— EXERCISE BRIEF —
Scan the material and copy out each line where the word "bedroom" occurs.
BEGIN
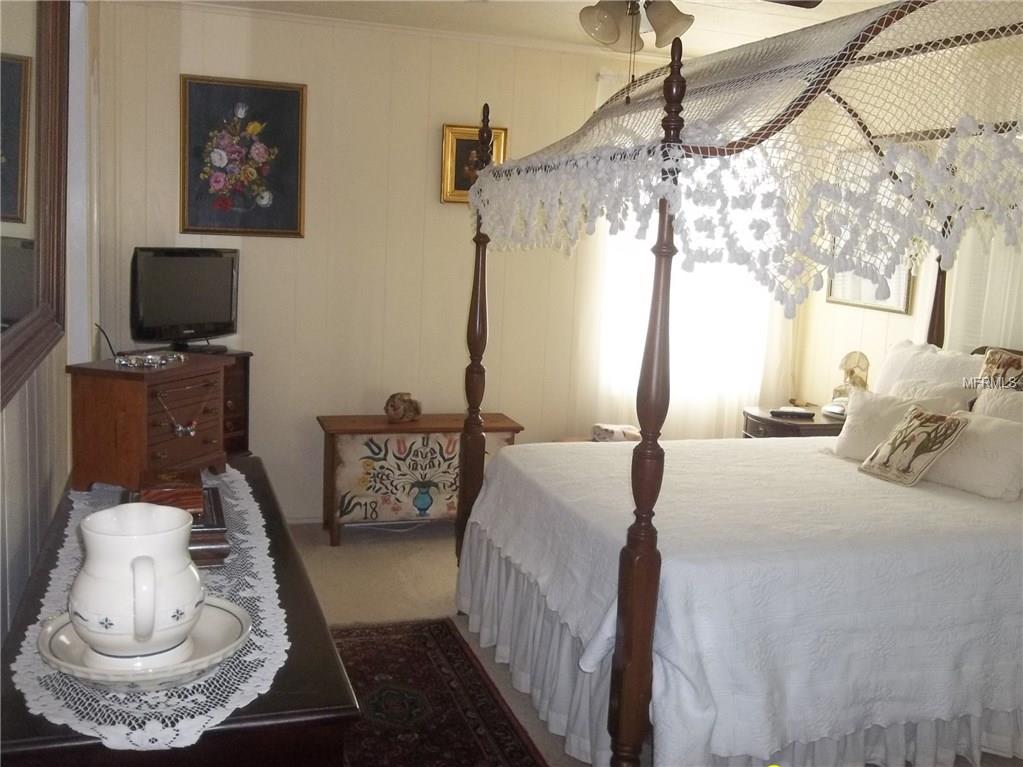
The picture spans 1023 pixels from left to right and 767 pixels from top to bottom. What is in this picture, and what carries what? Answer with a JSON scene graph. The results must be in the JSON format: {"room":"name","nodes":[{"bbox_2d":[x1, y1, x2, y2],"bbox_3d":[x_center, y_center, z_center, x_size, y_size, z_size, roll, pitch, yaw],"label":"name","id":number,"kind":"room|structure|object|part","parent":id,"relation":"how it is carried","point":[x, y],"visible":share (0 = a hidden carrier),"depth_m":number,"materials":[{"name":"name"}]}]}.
{"room":"bedroom","nodes":[
{"label":"bedroom","id":0,"kind":"room"},
{"bbox_2d":[0,0,100,645],"bbox_3d":[-1.054,-0.064,1.881,0.136,2.529,4.901,0,9,-18],"label":"left wall","id":1,"kind":"structure","parent":0,"point":[11,432],"depth_m":2.53,"materials":[{"name":"white paint"}]},
{"bbox_2d":[0,0,71,408],"bbox_3d":[-0.993,-0.523,1.947,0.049,1.054,1.568,0,9,-18],"label":"mirror","id":2,"kind":"object","parent":1,"relation":"attached to","point":[11,162],"visible":1,"depth_m":2.19,"materials":[{"name":"brown mirror"}]},
{"bbox_2d":[90,1,796,522],"bbox_3d":[-0.138,-0.516,5.100,3.761,2.491,0.134,0,9,-18],"label":"back wall","id":3,"kind":"structure","parent":0,"point":[424,168],"depth_m":4.81,"materials":[{"name":"beige paint"}]},
{"bbox_2d":[180,74,306,237],"bbox_3d":[-1.244,-1.042,4.526,0.537,0.720,0.034,0,9,-18],"label":"floral painting","id":4,"kind":"object","parent":3,"relation":"attached to","point":[286,93],"visible":0.99,"depth_m":4.52},
{"bbox_2d":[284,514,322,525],"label":"baseboard","id":5,"kind":"structure","parent":3,"relation":"attached to","point":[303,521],"depth_m":4.92,"materials":[{"name":"white paint"}]},
{"bbox_2d":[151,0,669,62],"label":"crown molding","id":6,"kind":"structure","parent":3,"relation":"attached to","point":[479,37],"depth_m":4.69,"materials":[{"name":"white paint"}]},
{"bbox_2d":[440,123,507,204],"bbox_3d":[-0.188,-1.093,4.892,0.332,0.393,0.033,0,9,-18],"label":"framed picture","id":7,"kind":"object","parent":3,"relation":"attached to","point":[462,142],"visible":0.5,"depth_m":4.87,"materials":[{"name":"gold wood"}]},
{"bbox_2d":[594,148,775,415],"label":"window","id":8,"kind":"structure","parent":3,"relation":"in","point":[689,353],"depth_m":5.39,"materials":[{"name":"white"}]},
{"bbox_2d":[577,73,793,441],"bbox_3d":[0.988,-0.458,5.329,1.353,2.297,0.111,0,9,-18],"label":"curtain","id":9,"kind":"object","parent":3,"relation":"attached to","point":[729,402],"visible":0.33,"depth_m":5.31,"materials":[{"name":"white fabric"}]},
{"bbox_2d":[169,0,916,58],"bbox_3d":[0.413,-1.408,2.512,4.403,0.107,4.913,0,9,-18],"label":"ceiling","id":10,"kind":"structure","parent":0,"point":[884,1],"depth_m":4.35,"materials":[{"name":"white paint"}]},
{"bbox_2d":[578,0,818,53],"bbox_3d":[0.318,-1.143,2.745,1.130,0.410,1.101,0,9,-18],"label":"ceiling fan","id":11,"kind":"object","parent":10,"relation":"hanging from","point":[613,31],"visible":0.96,"depth_m":2.75,"materials":[{"name":"metal"}]},
{"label":"shade","id":12,"kind":"part","parent":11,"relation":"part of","materials":[{"name":"white glass"}]},
{"bbox_2d":[591,423,639,441],"bbox_3d":[0.543,0.254,4.912,0.252,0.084,0.200,0,9,-18],"label":"folded cloth","id":13,"kind":"object","parent":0,"point":[621,430],"visible":0.63,"depth_m":4.86,"materials":[{"name":"white fabric"}]},
{"bbox_2d":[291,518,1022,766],"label":"floor","id":14,"kind":"structure","parent":0,"point":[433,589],"depth_m":4.23,"materials":[{"name":"beige carpet"}]},
{"bbox_2d":[0,459,357,766],"bbox_3d":[-0.762,0.748,2.195,0.542,0.778,1.664,0,9,-18],"label":"dresser","id":15,"kind":"object","parent":14,"relation":"on","point":[306,701],"visible":0.49,"depth_m":1.51,"materials":[{"name":"brown wood"}]},
{"bbox_2d":[64,355,226,491],"bbox_3d":[-0.949,0.095,2.603,0.244,0.295,0.405,5,9,14],"label":"jewelry box","id":16,"kind":"object","parent":15,"relation":"on","point":[130,439],"visible":0.97,"depth_m":2.46,"materials":[{"name":"brown wood"}]},
{"bbox_2d":[116,350,184,368],"bbox_3d":[-0.998,-0.066,2.691,0.155,0.025,0.208,5,9,16],"label":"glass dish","id":17,"kind":"object","parent":16,"relation":"on","point":[149,362],"visible":0.99,"depth_m":2.68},
{"bbox_2d":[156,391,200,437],"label":"necklace","id":18,"kind":"object","parent":16,"relation":"hanging from","point":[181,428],"visible":0.98,"depth_m":2.52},
{"bbox_2d":[9,457,285,751],"bbox_3d":[-0.753,0.368,2.075,0.415,0.015,1.551,0,9,-18],"label":"lace runner","id":19,"kind":"object","parent":15,"relation":"on","point":[248,490],"visible":0.46,"depth_m":1.56,"materials":[{"name":"white fabric"}]},
{"bbox_2d":[35,595,252,693],"bbox_3d":[-0.582,0.422,1.558,0.322,0.057,0.323,0,9,-18],"label":"wash basin","id":20,"kind":"object","parent":19,"relation":"on","point":[81,669],"visible":0.55,"depth_m":1.52,"materials":[{"name":"white ceramic"}]},
{"bbox_2d":[71,501,200,667],"bbox_3d":[-0.594,0.320,1.547,0.210,0.221,0.214,0,9,-18],"label":"pitcher","id":21,"kind":"object","parent":20,"relation":"on","point":[149,621],"visible":0.99,"depth_m":1.48,"materials":[{"name":"white ceramic"}]},
{"bbox_2d":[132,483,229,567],"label":"wooden box","id":22,"kind":"object","parent":19,"relation":"on","point":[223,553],"visible":0.35,"depth_m":2.03,"materials":[{"name":"brown wood"}]},
{"bbox_2d":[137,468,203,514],"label":"wooden box","id":23,"kind":"object","parent":22,"relation":"on","point":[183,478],"visible":0.81,"depth_m":2.13,"materials":[{"name":"brown wood"}]},
{"bbox_2d":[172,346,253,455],"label":"small cabinet","id":24,"kind":"object","parent":14,"relation":"on","point":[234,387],"visible":0.16,"depth_m":4.50,"materials":[{"name":"brown wood"}]},
{"bbox_2d":[129,246,240,352],"bbox_3d":[-1.429,-0.367,4.303,0.197,0.450,0.558,8,10,32],"label":"television","id":25,"kind":"object","parent":24,"relation":"on","point":[212,319],"visible":0.99,"depth_m":4.25,"materials":[{"name":"black plastic"}]},
{"bbox_2d":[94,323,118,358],"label":"power cord","id":26,"kind":"object","parent":25,"relation":"attached to","point":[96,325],"visible":0.69,"depth_m":3.86,"materials":[{"name":"black plastic"}]},
{"bbox_2d":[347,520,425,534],"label":"cord","id":27,"kind":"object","parent":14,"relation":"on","point":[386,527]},
{"bbox_2d":[318,413,522,546],"bbox_3d":[-0.462,0.463,4.863,0.958,0.576,0.366,0,9,-18],"label":"wooden chest","id":28,"kind":"object","parent":14,"relation":"on","point":[333,445],"visible":0.79,"depth_m":4.68,"materials":[{"name":"brown wood"}]},
{"bbox_2d":[384,392,421,422],"bbox_3d":[-0.529,0.114,4.781,0.197,0.141,0.157,-4,11,-36],"label":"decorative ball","id":29,"kind":"object","parent":28,"relation":"on","point":[395,404],"visible":1,"depth_m":4.73,"materials":[{"name":"brown"}]},
{"bbox_2d":[330,617,547,766],"bbox_3d":[-0.322,1.081,2.722,0.791,0.010,2.076,0,9,-18],"label":"rug","id":30,"kind":"object","parent":14,"relation":"on","point":[441,634],"visible":0.68,"depth_m":3.11,"materials":[{"name":"carpet"}]},
{"bbox_2d":[444,0,1022,766],"bbox_3d":[1.044,-0.014,3.187,2.033,2.167,1.909,0,9,-18],"label":"canopy bed","id":31,"kind":"object","parent":14,"relation":"on","point":[619,656],"visible":0.94,"depth_m":2.56,"materials":[{"name":"white fabric"}]},
{"bbox_2d":[455,435,1022,766],"bbox_3d":[1.030,0.609,3.388,1.961,0.556,1.672,0,9,-18],"label":"bedspread","id":32,"kind":"object","parent":31,"relation":"on","point":[837,467],"visible":0.76,"depth_m":2.70,"materials":[{"name":"white fabric"}]},
{"bbox_2d":[831,388,960,458],"bbox_3d":[1.489,0.181,3.834,0.240,0.270,0.462,0,9,-18],"label":"pillow","id":33,"kind":"object","parent":32,"relation":"on","point":[850,428],"visible":0.61,"depth_m":3.84,"materials":[{"name":"fabric"}]},
{"bbox_2d":[859,404,970,485],"bbox_3d":[1.441,0.219,3.492,0.198,0.254,0.330,0,9,-18],"label":"throw pillow","id":34,"kind":"object","parent":32,"relation":"on","point":[935,420],"visible":1,"depth_m":3.44,"materials":[{"name":"fabric"}]},
{"bbox_2d":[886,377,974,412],"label":"pillow","id":35,"kind":"object","parent":32,"relation":"on","point":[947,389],"visible":0.28,"depth_m":3.95,"materials":[{"name":"fabric"}]},
{"bbox_2d":[927,409,1022,500],"bbox_3d":[1.632,0.242,3.456,0.247,0.252,0.466,0,9,-18],"label":"pillow","id":36,"kind":"object","parent":32,"relation":"on","point":[981,432],"visible":0.81,"depth_m":3.35,"materials":[{"name":"fabric"}]},
{"bbox_2d":[972,387,1022,422],"bbox_3d":[1.870,0.219,3.511,0.229,0.367,0.564,0,9,-18],"label":"pillow","id":37,"kind":"object","parent":32,"relation":"on","point":[1019,409],"visible":0.41,"depth_m":3.62,"materials":[{"name":"fabric"}]},
{"bbox_2d":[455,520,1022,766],"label":"bed skirt","id":38,"kind":"object","parent":31,"relation":"attached to","point":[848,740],"visible":0.4,"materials":[{"name":"white fabric"}]},
{"bbox_2d":[468,0,1022,315],"bbox_3d":[0.757,-0.697,3.071,1.319,0.796,2.045,0,9,-18],"label":"canopy","id":39,"kind":"object","parent":31,"relation":"on","point":[867,13],"visible":0.92,"depth_m":2.34,"materials":[{"name":"fabric"}]},
{"bbox_2d":[872,340,986,401],"bbox_3d":[1.784,0.041,4.167,0.260,0.410,0.672,0,9,-18],"label":"pillow","id":40,"kind":"object","parent":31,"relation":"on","point":[909,344],"visible":0.39,"depth_m":4.14,"materials":[{"name":"white fabric"}]},
{"bbox_2d":[976,348,1022,393],"bbox_3d":[1.929,0.098,3.686,0.187,0.442,0.452,0,9,-18],"label":"patterned pillow","id":41,"kind":"object","parent":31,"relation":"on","point":[998,359],"visible":0.69,"depth_m":3.72,"materials":[{"name":"fabric"}]},
{"bbox_2d":[743,404,845,438],"bbox_3d":[1.505,0.482,5.028,0.622,0.648,0.557,0,9,-18],"label":"nightstand","id":42,"kind":"object","parent":14,"relation":"on","point":[793,428],"visible":0.25,"depth_m":4.81,"materials":[{"name":"brown wood"}]},
{"bbox_2d":[769,407,814,419],"bbox_3d":[1.409,0.144,4.895,0.211,0.028,0.096,3,9,4],"label":"remote control","id":43,"kind":"object","parent":42,"relation":"on","point":[805,413],"visible":0.99,"depth_m":4.86,"materials":[{"name":"black plastic"}]},
{"bbox_2d":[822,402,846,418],"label":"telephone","id":44,"kind":"object","parent":42,"relation":"on","point":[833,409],"visible":0.81,"depth_m":4.78,"materials":[{"name":"white"}]},
{"bbox_2d":[831,350,870,411],"bbox_3d":[1.686,0.009,4.818,0.174,0.342,0.180,0,9,-18],"label":"table lamp","id":45,"kind":"object","parent":42,"relation":"on","point":[852,372],"visible":0.81,"depth_m":4.79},
{"bbox_2d":[790,224,1022,408],"bbox_3d":[2.370,-0.152,3.547,0.137,2.434,4.111,0,9,-18],"label":"right wall","id":46,"kind":"structure","parent":0,"point":[894,321],"depth_m":4.88,"materials":[{"name":"paint"}]},
{"bbox_2d":[828,261,914,314],"bbox_3d":[1.851,-0.739,4.988,0.029,0.711,0.615,0,9,-18],"label":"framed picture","id":47,"kind":"object","parent":46,"relation":"attached to","point":[856,295],"visible":0.31,"depth_m":4.96},
{"bbox_2d":[946,223,1022,353],"bbox_3d":[2.200,-0.467,3.966,0.058,1.481,1.074,0,9,-18],"label":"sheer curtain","id":48,"kind":"object","parent":46,"relation":"attached to","point":[985,336],"visible":0.34,"depth_m":4.27,"materials":[{"name":"white fabric"}]}
]}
END
— OUTPUT OF THE EXERCISE —
{"room":"bedroom","nodes":[
{"label":"bedroom","id":0,"kind":"room"},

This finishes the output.